Analysts with the Transportation and Public Works department pitched the creation of a “street maintenance fee” during a city council working session Tuesday. The toll, already implemented in 12 other Texas cities, would charge properties for their “proportional use” of the road system.

Fort Worth’s blistering growth has strained the city’s road infrastructure. New houses need new streets; more cars mean more wear on existing roads. City planners worry that current funding streams for road maintenance will run dry given demographic and budgetary trends. A new fee, they argue, could help.

“The challenge that we have is that this target keeps moving on us, both with growth and population increase,” Lane Zarate, assistant director of the transportation department, told council members during a presentation. “This population increase results in additional development, additional assets that we need to maintain, and more demand for services citywide.”

The city’s road network tangles and sprawls for 8,135 lane-miles. Just under a quarter of city streets “need reconstruction,” according to city data, and around 38% need maintenance. Most of Fort Worth’s shoddier streets are concentrated inside the Interstate 820 loop.

The city set aside $28.3 million in cash for road renovations in its latest budget. It often banks on bonds to fund more intensive rebuilds and redesigns.

City transportation experts warn the current pool of “pay-as-you-go” funds can only bankroll touch-ups for 30% of roads in “vital” need—those on the brink of deteriorating to the point where pricier reconstruction is necessary.

“Our current maintenance funding is not sufficient to prevent deterioration,” Zarate noted. “The impact of deferred maintenance and underfunding maintenance reaches everyone in the city, not just where we currently have the worst conditioned streets in our network.”

Public displeasure with Fort Worth roads is widespread. Just over 60% of residents are dissatisfied with road maintenance in their neighborhoods, according to the 2023 Fort Worth Community Survey; slightly more are peeved about the condition of city streets.

City planners proposed exacting a monthly maintenance fee on properties to stave off greater decay. Different building types would receive different monthly bills, scaled to how much traffic (and, in turn, road damage) they produce.

According to the preliminary fee plan shared by researchers, single-family homes would be assessed $9.22 a month; multifamily residences would pay $5.65 per unit each month. Office, retail and dining spaces would fork over $9.08, $12.06 and $15.80 for every 1,000 square feet of space, respectively. Analysts estimate the initiative would raise roughly $66.1 million annually, easing the pace and scale of road rot.

When presented with the plan, some council members waxed skeptical.

“That’s going to be a hard sell for me to take back to my residents,” said Elizabeth Beck of District 9. “We’re proposing to levy an additional fee on our residents, our single-family homeowners, our businesses that exist today, when we don’t make developers pay for the actual cost of their development.”
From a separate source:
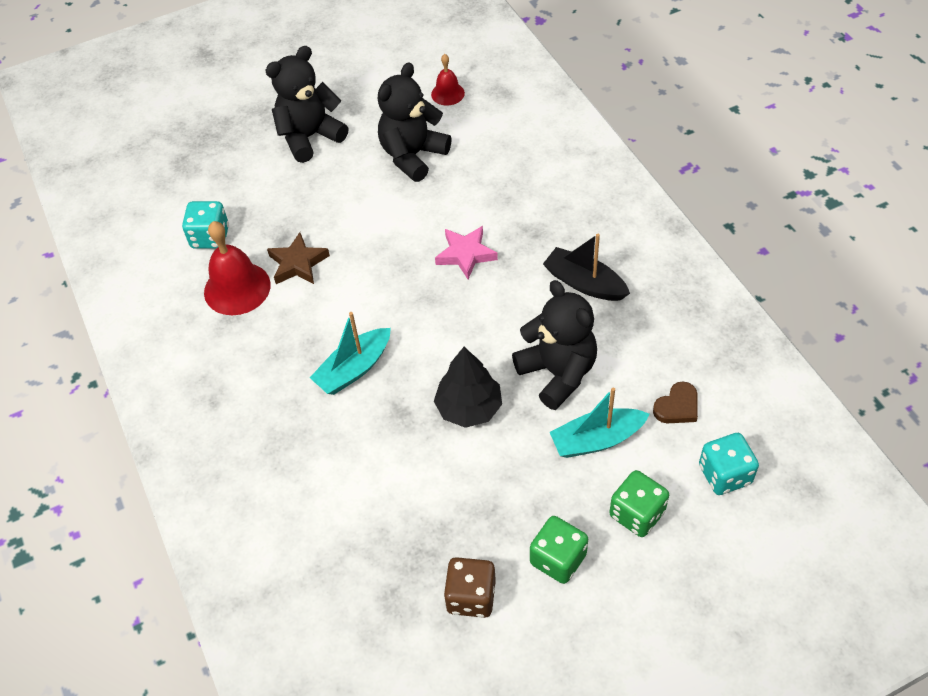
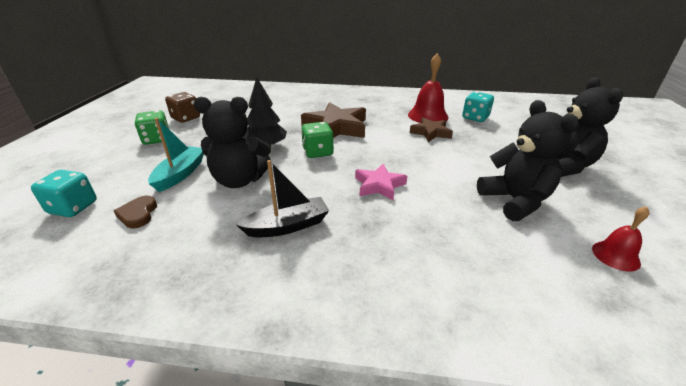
camera: 120 degrees right, 20 degrees down
turquoise boat [310,312,391,395] -> brown star [301,102,366,138]
green dice [609,470,669,537] -> green dice moved to [301,122,334,158]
Fort Worth developers first began paying a “transportation impact fee” in 2008 to help offset the hefty costs of expanding transportation infrastructure around new developments. But for years, the city offered developers generous discounts to incentivize new construction, often leaving future homeowners and businesses to foot much of the bill. In 2022, city leaders bumped up the proportion of road construction fees developers had to cover from 30% to 50% for new residential properties (significantly less than the 80% threshold staff had recommended).

Others on the council shared Beck’s reluctance to charge property owners more for road maintenance.

“We’re sprawling as a city, which is creating this cycle where we may never catch up, even if we’re charging residents and businesses, especially those who are most vulnerable, with an additional fee,” said Jared Williams of District 6. “That makes it harder for them to be able to afford living or doing business in the city of Fort Worth.”

Transportation department officials plan on collecting public feedback on the initiative and circling back with council members in August.